How to Move On in 24 Hours
You did it. You finally stood up for yourself. You told your significant other to kick rocks. You deserve better and though you’ve always known that to be true, this time you’ve pronounced it to be true.
So why does it still hurt like a MFker? Why do you still feel the effects of loosing the battle in spite of winning the war? How can you get past it? How can you move on? And quickly because you’re not sure how much of this pain you can handle.
24 hours sound good?
It does right. It sounds ideal. Like you’ve devoted a full day to process your feelings and now you’ve conclusively agreed that you not only made the right decision but the most honest decision. You’re no longer lying to yourself about the status of your love life. So being okay by like the next day is perfect... Funny how perfection is highly unattainable though.

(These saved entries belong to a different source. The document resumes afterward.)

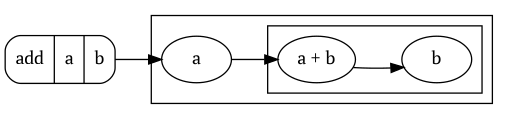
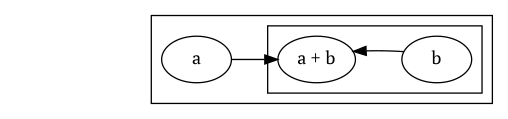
  digraph {
    compound=true
    fontname="PT Serif"
    rankdir=LR
    node [fontname="PT Serif"]
    edge [fontname="PT Serif"]
    n1 [label="a + b"]
    b
    a
-   n4 [label="{add | a | b}" shape=Mrecord]
    subgraph cluster_1 {
      a
      subgraph cluster_2 {
        n1
        b
      }
    }
-   n1 -> b
+   b -> n1
    a -> n1
-   n4 -> a
  }
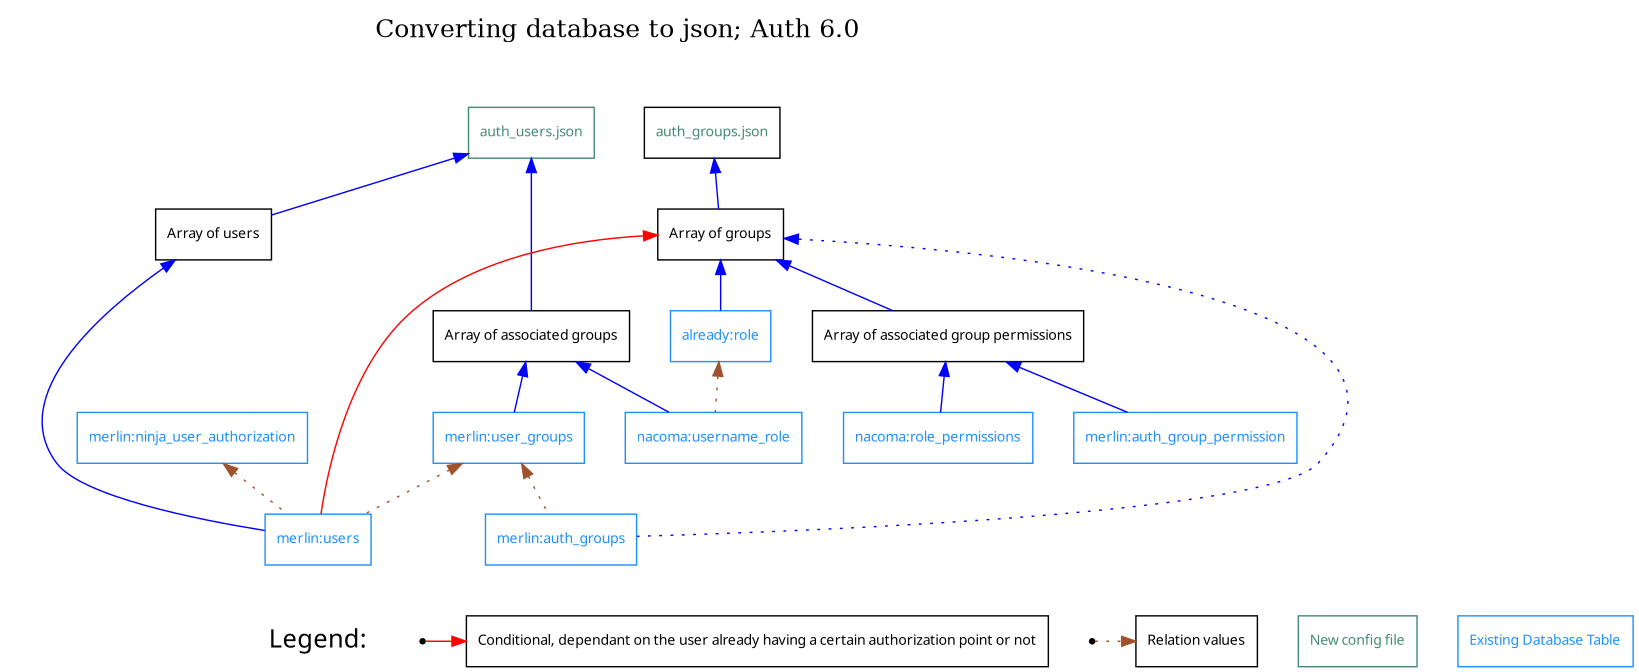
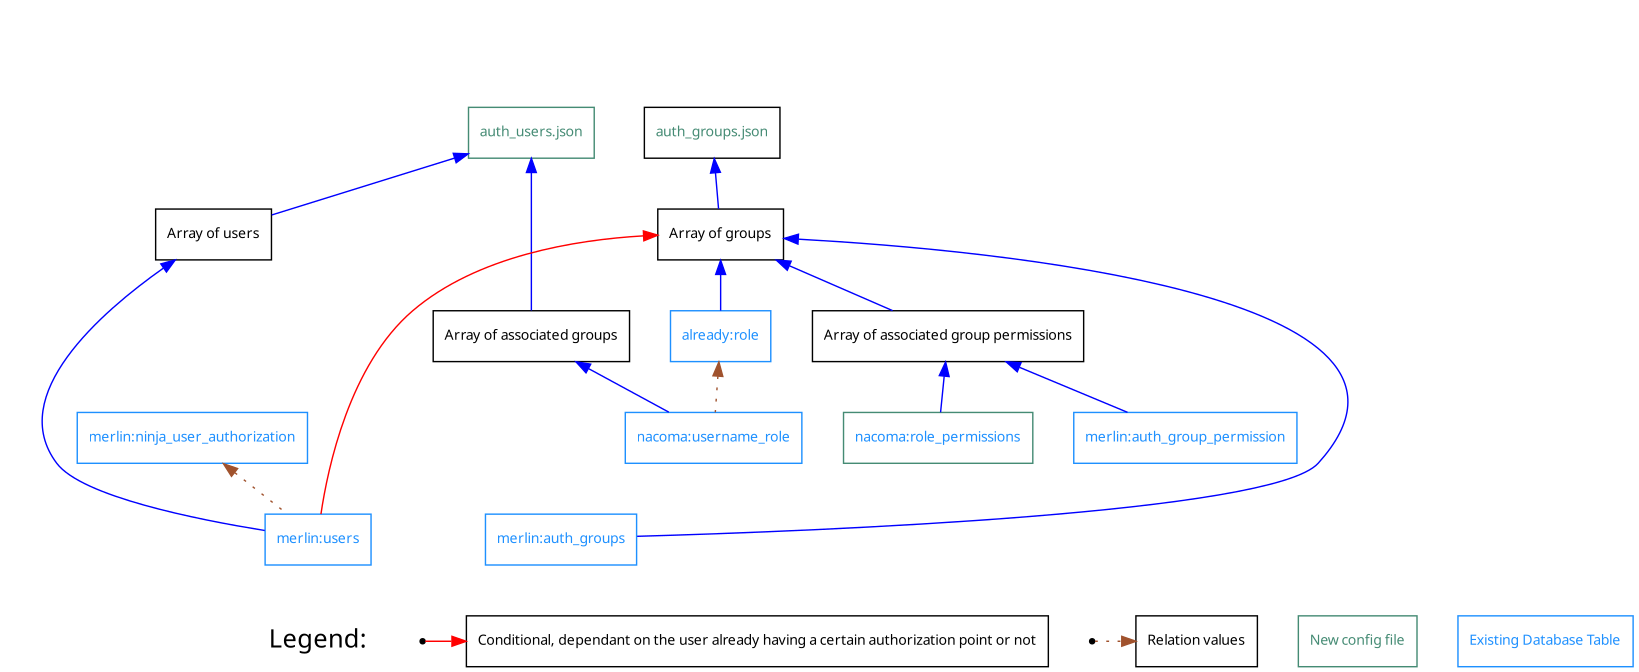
  digraph {
    nodesep=0.4
    node [color=Black fontname=Tahoma fontsize=10 shape=box]
    edge [color=Blue dir=back]
    n1 [color=Aquamarine4 fontcolor=Aquamarine4 label="auth_users.json"]
    n2 [fontcolor=Aquamarine4 label="auth_groups.json"]
    n3 [label="Array of users"]
    n4 [label="Array of groups"]
    n5 [label="Array of associated groups"]
    n6 [label="Array of associated group permissions"]
    n7 [fontsize=18 label="Legend:" shape=none]
    RedArrow [shape=point]
    n9 [label="Conditional, dependant on the user already having a certain authorization point or not"]
    DottedArrow [shape=point]
    n11 [label="Relation values"]
    n12 [color=Aquamarine4 fontcolor=Aquamarine4 label="New config file"]
    n13 [color=Dodgerblue fontcolor=Dodgerblue label="Existing Database Table"]
    n14 [color=Dodgerblue fontcolor=Dodgerblue label="merlin:users"]
    n15 [color=Dodgerblue fontcolor=Dodgerblue label="merlin:auth_groups"]
    n16 [color=Dodgerblue fontcolor=Dodgerblue label="already:role"]
-   n17 [color=Dodgerblue fontcolor=Dodgerblue label="merlin:user_groups"]
    n18 [color=Dodgerblue fontcolor=Dodgerblue label="nacoma:username_role"]
    n19 [color=Dodgerblue fontcolor=Dodgerblue label="merlin:auth_group_permission"]
-   n20 [color=Dodgerblue fontcolor=Dodgerblue label="nacoma:role_permissions"]
-   n21 [fontsize=18 label="Converting database to json; Auth 6.0" shape=none color="" fontname=""]
+   n20 [color=Aquamarine4 fontcolor=Dodgerblue label="nacoma:role_permissions"]
    n22 [color=Dodgerblue fontcolor=Dodgerblue label="merlin:ninja_user_authorization"]
    subgraph sub_1 {
      rank=same
      n1
      n2
    }
    subgraph sub_2 {
      rank=same
      n3
      n4
    }
    subgraph sub_3 {
      rank=same
      n5
      n6
    }
    subgraph sub_4 {
      rank=sink
      n7
      RedArrow
      n9
      DottedArrow
      n11
      n12
      n13
    }
    n1 -> n3
    n1 -> n5
    n2 -> n4
    n3 -> n14
    n4 -> n6
    n4 -> n14 [color=Red fontcolor=Red]
-   n4 -> n15 [style=dotted]
+   n4 -> n15
    n4 -> n16
-   n5 -> n17
    n5 -> n18
    n6 -> n19
    n6 -> n20
    RedArrow -> n9 [color=Red dir=forward style=vis]
    DottedArrow -> n11 [color=Sienna dir=forward style=dotted]
    n16 -> n18 [color=Sienna style=dotted]
-   n17 -> n14 [color=Sienna style=dotted]
-   n17 -> n15 [color=Sienna style=dotted]
-   n21 -> n1 [style=invis]
-   n21 -> n2 [style=invis]
    n22 -> n14 [color=Sienna style=dotted]
  }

Sorry to be the bearer of bad news but the worst part hasn’t even hit you yet. Wait until they’ve moved on before you. Or wait until they attempt to get you back after a few years. You think you’re being tested now? You have no idea the potential for pain that awaits you. But guess what, you do eventually get through it. You do eventually get over it. And you do eventually heal. It just won’t be within 24 hours. If you’re lucky it may take a few weeks. Most likely it’ll take a few months. And unfortunately for some it may take years.
But you do get through it. Have you met someone who remained heartbroken over someone who did them wrong for their entire life? They might still be bitter about the situation, but heartbroken? Nah. Because time literally does heal all wounds. Time erases all the scars.
So just give it time. Give yourself as much time as you need. Don’t rush it. Don’t rush to reassimilate yourself back into the world. Take more than a single day to process all those feelings. And when you’re ready, you’ll know. But don’t forget to thank me when you do, because you knew I couldn’t lie.